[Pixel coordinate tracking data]
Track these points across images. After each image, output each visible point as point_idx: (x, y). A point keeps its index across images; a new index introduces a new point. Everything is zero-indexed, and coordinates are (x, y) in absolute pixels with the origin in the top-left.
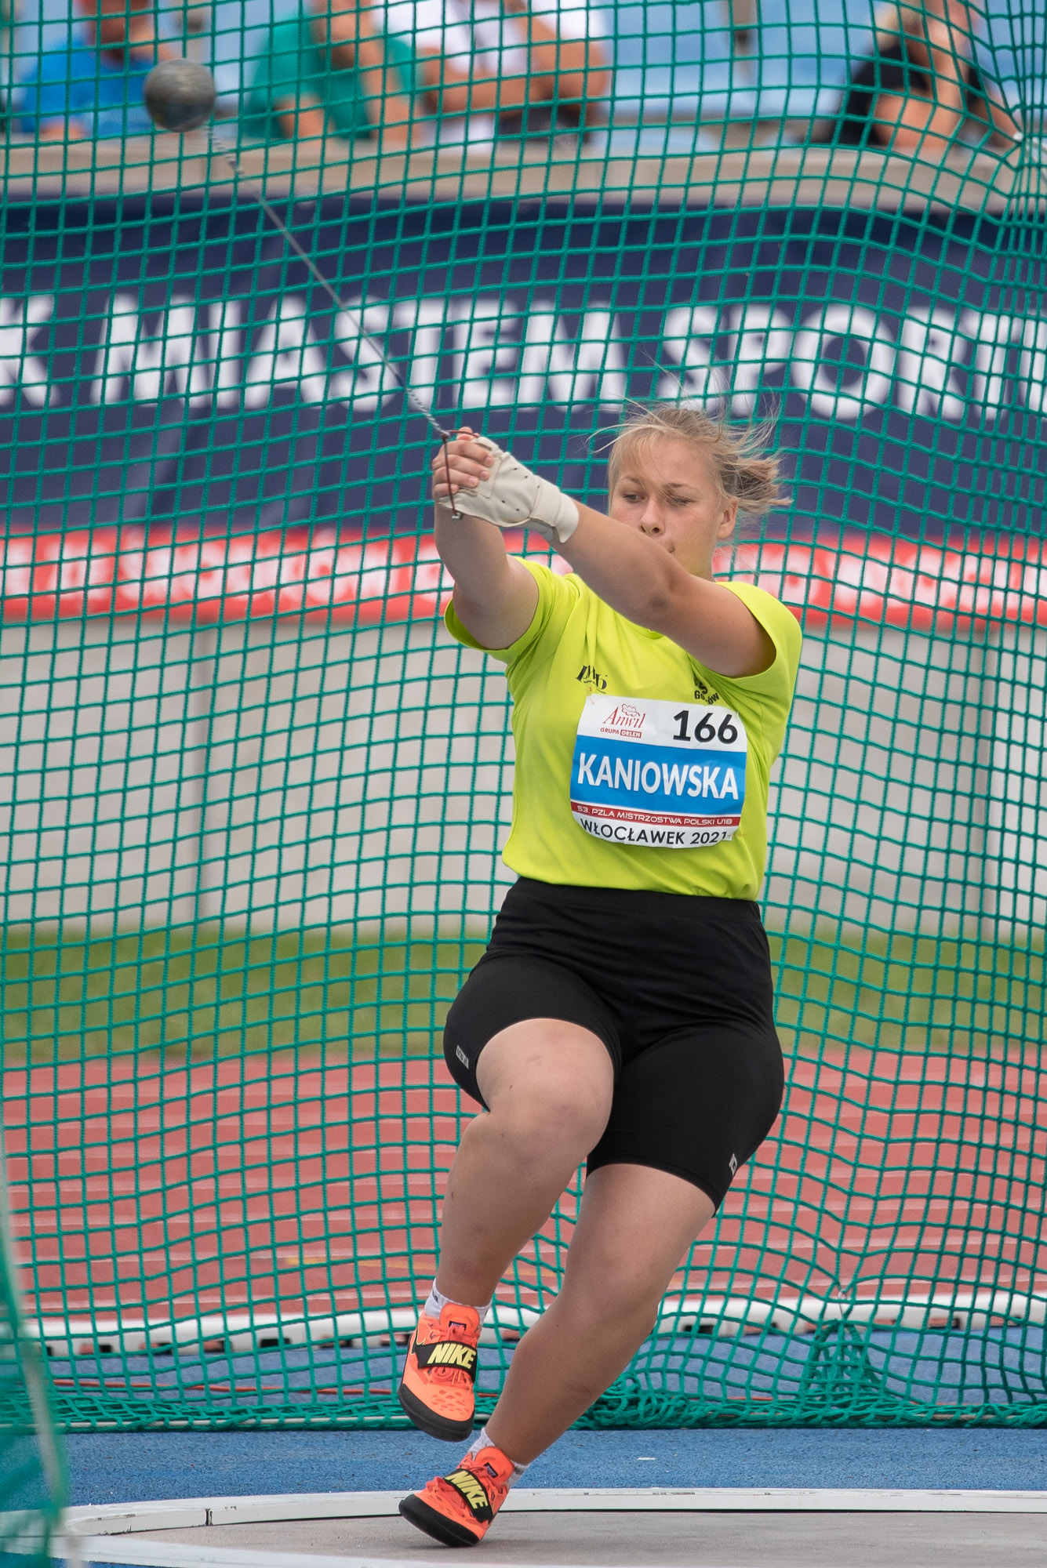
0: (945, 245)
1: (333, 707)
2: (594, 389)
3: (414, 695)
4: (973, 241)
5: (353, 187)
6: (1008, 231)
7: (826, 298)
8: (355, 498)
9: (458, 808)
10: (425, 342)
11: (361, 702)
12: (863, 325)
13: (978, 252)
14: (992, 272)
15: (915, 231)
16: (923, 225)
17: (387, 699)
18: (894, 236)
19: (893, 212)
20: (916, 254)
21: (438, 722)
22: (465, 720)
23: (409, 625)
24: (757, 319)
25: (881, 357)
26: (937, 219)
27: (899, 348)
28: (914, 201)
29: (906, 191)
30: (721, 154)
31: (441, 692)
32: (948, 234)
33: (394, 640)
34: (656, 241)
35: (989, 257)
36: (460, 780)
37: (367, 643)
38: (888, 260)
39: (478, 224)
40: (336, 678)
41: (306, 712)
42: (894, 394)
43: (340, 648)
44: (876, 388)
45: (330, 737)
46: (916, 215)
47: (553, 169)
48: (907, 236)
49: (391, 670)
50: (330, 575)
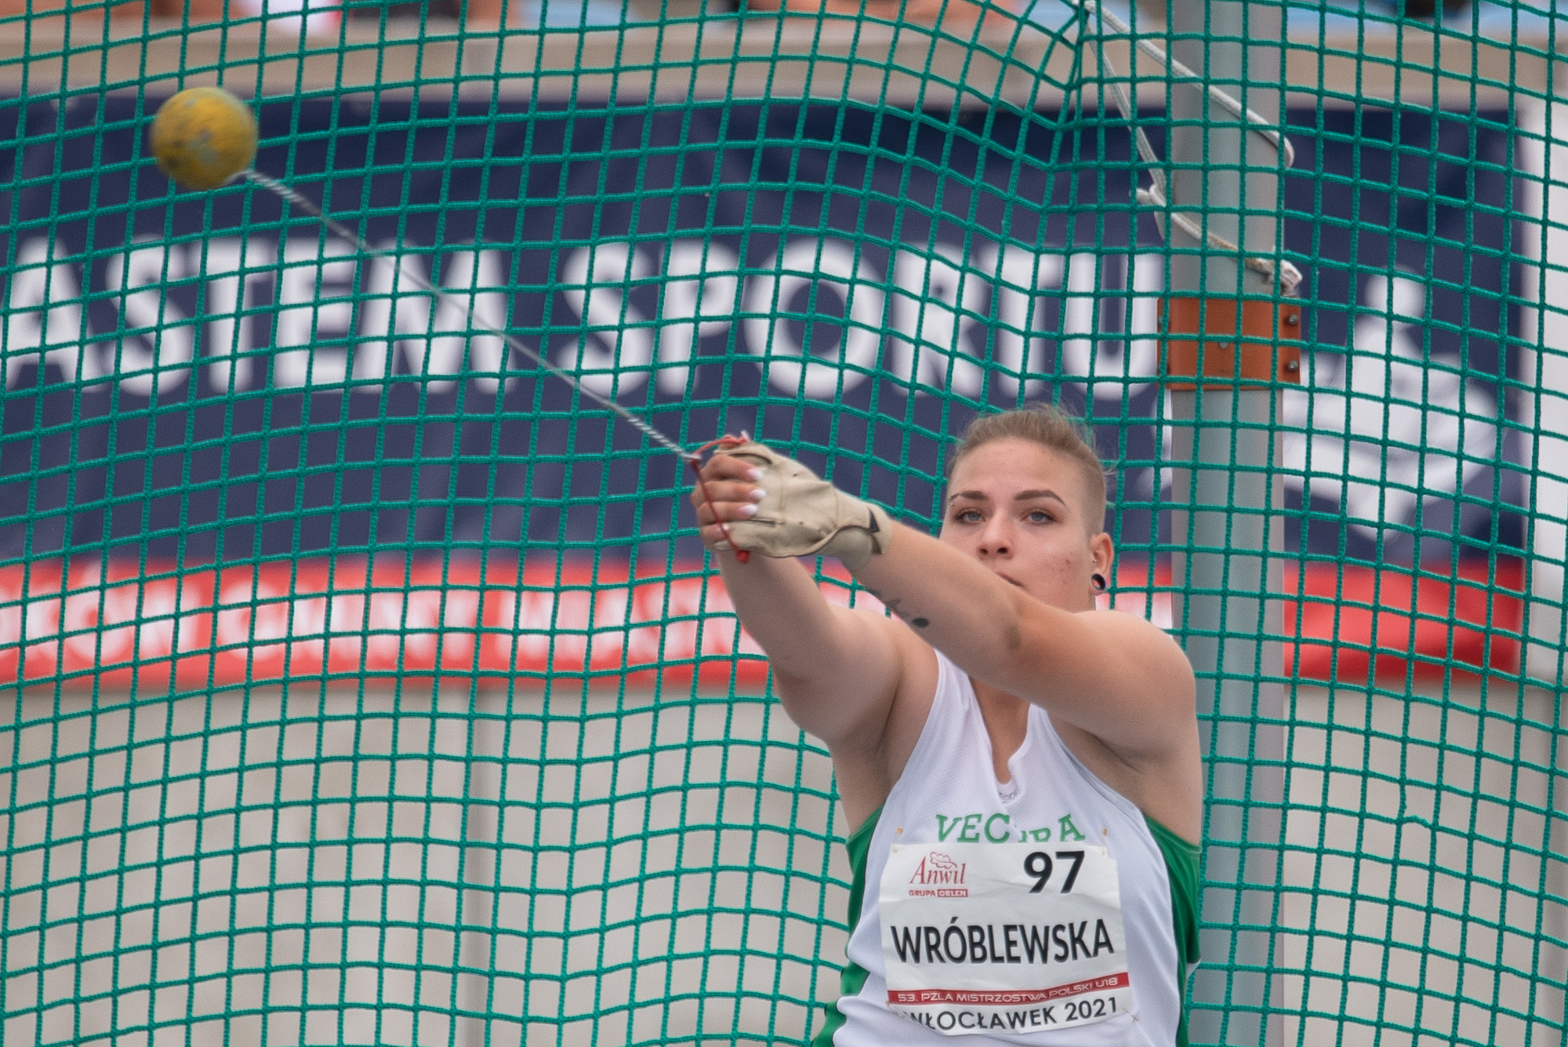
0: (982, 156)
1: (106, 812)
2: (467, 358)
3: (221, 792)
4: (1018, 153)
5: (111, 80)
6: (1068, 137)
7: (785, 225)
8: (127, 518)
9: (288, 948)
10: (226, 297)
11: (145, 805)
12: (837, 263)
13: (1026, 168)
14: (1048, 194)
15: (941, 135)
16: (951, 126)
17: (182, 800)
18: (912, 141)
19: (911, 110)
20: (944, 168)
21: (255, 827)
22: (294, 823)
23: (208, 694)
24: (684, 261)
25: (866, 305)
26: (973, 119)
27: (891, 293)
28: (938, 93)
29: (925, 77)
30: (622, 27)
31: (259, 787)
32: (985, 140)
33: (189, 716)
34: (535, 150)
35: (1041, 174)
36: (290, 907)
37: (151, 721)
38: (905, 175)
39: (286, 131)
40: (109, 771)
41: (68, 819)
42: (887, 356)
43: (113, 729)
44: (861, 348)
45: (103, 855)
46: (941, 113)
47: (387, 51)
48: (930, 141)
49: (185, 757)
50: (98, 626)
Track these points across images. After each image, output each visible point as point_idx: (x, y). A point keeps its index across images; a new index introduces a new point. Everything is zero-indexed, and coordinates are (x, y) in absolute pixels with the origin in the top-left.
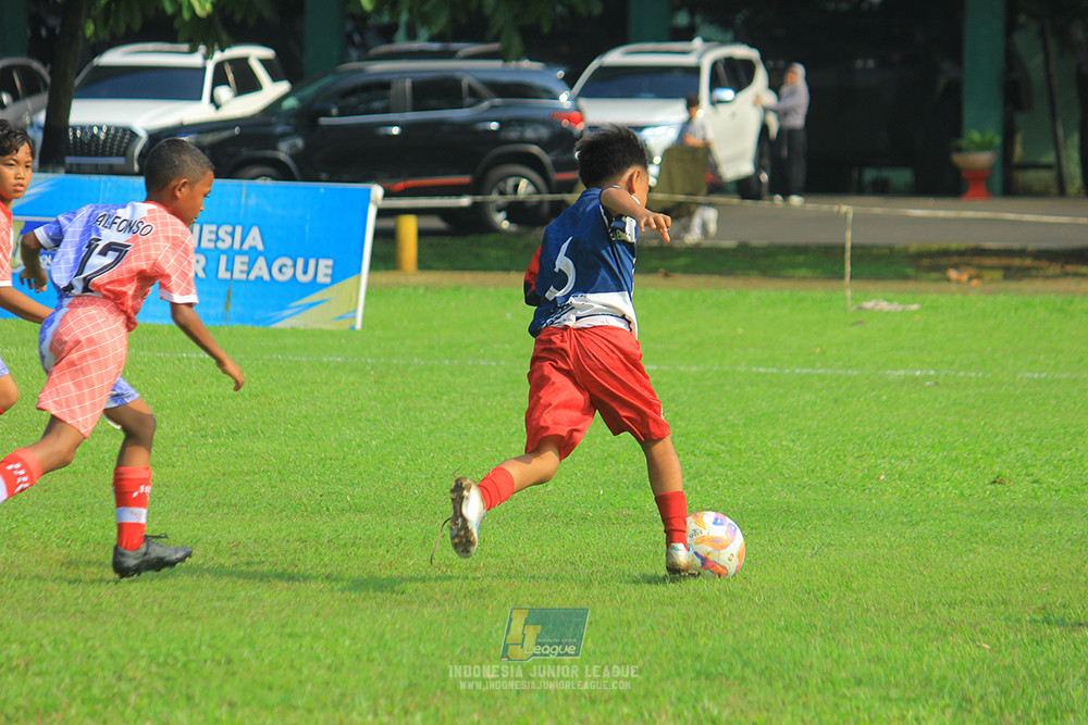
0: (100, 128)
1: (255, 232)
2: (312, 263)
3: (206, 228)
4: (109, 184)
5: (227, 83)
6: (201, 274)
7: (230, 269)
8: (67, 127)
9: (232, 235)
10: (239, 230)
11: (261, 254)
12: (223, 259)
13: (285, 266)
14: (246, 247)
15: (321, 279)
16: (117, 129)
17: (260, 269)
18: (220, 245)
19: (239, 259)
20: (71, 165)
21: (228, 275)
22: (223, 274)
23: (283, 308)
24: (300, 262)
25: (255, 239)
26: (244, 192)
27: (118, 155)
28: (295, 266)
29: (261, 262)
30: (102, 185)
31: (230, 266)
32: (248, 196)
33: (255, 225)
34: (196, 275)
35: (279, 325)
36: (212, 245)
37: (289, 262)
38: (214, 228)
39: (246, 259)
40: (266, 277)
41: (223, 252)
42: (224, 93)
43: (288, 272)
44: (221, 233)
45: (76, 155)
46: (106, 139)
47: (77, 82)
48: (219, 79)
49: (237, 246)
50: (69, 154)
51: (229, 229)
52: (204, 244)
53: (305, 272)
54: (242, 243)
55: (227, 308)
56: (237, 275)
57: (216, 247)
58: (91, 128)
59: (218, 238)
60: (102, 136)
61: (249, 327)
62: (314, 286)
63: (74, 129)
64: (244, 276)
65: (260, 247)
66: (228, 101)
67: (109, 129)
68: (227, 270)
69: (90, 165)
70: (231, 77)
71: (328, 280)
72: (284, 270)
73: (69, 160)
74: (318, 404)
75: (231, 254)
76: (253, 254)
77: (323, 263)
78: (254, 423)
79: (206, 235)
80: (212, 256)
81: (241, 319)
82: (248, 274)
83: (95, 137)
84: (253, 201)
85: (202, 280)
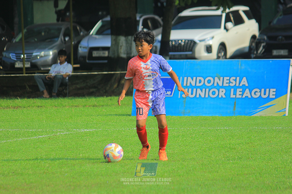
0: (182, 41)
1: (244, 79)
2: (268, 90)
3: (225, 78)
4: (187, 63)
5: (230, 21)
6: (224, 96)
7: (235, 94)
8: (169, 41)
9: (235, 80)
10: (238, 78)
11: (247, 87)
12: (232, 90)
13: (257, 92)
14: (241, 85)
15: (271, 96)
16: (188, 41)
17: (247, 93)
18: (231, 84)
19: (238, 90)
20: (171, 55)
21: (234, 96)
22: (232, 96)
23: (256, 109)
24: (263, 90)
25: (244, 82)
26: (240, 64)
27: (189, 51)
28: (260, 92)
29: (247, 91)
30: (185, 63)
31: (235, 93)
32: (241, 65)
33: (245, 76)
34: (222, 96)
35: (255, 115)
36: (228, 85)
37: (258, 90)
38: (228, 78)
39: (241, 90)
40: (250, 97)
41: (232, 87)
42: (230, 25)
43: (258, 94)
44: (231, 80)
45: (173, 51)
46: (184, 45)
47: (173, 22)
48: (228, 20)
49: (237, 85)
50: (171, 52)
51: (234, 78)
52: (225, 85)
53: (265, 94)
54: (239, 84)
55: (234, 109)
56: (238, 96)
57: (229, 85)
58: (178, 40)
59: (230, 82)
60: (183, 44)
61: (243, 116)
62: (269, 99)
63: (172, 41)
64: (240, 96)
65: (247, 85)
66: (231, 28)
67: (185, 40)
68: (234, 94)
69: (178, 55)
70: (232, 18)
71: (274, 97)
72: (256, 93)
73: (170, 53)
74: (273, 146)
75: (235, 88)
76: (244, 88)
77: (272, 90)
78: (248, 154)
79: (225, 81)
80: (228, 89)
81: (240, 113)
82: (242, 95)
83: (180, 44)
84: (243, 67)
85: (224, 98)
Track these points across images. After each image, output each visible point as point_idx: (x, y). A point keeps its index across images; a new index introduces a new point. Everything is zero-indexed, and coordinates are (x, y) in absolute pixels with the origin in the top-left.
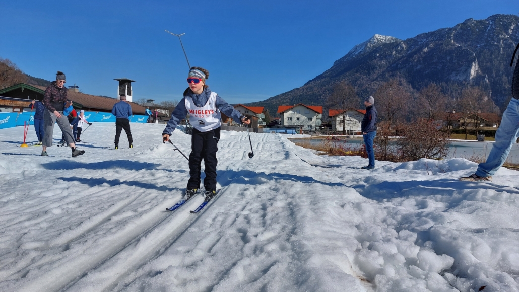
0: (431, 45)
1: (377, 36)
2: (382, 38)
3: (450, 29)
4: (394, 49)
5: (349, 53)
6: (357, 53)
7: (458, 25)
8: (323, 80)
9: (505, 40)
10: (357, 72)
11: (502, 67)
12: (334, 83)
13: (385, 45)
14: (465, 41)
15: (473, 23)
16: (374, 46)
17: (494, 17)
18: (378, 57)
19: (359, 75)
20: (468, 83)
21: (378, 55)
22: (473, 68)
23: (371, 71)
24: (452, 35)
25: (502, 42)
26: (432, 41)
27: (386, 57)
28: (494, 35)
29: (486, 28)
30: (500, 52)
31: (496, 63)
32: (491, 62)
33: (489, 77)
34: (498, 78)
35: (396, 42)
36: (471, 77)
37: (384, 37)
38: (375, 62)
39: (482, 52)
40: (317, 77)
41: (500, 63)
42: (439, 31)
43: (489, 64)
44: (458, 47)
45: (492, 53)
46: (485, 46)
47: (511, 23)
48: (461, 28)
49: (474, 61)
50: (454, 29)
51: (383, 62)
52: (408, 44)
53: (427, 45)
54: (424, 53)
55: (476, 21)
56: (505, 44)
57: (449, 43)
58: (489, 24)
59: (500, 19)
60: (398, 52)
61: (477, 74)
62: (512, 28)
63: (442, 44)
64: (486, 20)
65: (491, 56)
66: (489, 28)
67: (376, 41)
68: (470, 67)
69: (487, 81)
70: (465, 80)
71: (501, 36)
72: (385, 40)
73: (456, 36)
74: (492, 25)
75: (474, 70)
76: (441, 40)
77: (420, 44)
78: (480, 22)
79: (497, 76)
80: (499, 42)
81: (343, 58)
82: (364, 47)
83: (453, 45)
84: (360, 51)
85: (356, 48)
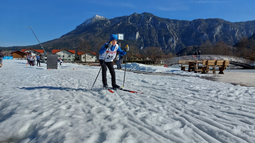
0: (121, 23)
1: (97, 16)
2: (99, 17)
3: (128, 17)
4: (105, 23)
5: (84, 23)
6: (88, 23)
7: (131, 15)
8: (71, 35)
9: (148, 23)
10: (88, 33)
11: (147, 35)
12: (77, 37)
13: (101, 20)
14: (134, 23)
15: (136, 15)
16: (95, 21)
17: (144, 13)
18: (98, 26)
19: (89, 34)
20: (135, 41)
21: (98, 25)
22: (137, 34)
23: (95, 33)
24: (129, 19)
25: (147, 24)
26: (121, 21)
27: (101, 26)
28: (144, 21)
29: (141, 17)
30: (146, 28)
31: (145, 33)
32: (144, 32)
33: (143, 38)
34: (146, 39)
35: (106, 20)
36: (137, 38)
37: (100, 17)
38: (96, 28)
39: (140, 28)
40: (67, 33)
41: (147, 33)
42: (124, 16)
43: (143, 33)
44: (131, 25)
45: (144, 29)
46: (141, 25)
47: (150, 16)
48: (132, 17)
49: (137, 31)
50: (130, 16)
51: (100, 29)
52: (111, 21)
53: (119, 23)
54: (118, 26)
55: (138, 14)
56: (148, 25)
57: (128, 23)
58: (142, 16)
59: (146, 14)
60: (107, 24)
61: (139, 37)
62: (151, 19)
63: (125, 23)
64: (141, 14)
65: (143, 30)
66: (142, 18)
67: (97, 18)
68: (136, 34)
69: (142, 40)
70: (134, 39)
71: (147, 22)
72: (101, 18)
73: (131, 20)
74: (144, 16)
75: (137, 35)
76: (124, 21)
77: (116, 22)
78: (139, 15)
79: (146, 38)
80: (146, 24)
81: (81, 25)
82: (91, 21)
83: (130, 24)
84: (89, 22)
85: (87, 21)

§ **The problem**
Substitute "frames" for "images" throughout the stretch of the pixel coordinate tracking data from the start of the lines through the line containing "12: (863, 325)", both ends included, and give those lines again with nothing else changed. Leave the pictures out of your answer.

§ **Response for this exercise**
Track these points across frames. After each image, output each visible point as point_idx: (x, y). A point keeps its index across frames; a new index introduces a new point. Everything is zero-indexed, and coordinates are (x, y) in absolute pixels with the origin in the top-left.
0: (945, 245)
1: (333, 707)
2: (594, 389)
3: (414, 695)
4: (973, 241)
5: (353, 187)
6: (1008, 231)
7: (826, 298)
8: (355, 498)
9: (458, 808)
10: (425, 342)
11: (361, 702)
12: (863, 325)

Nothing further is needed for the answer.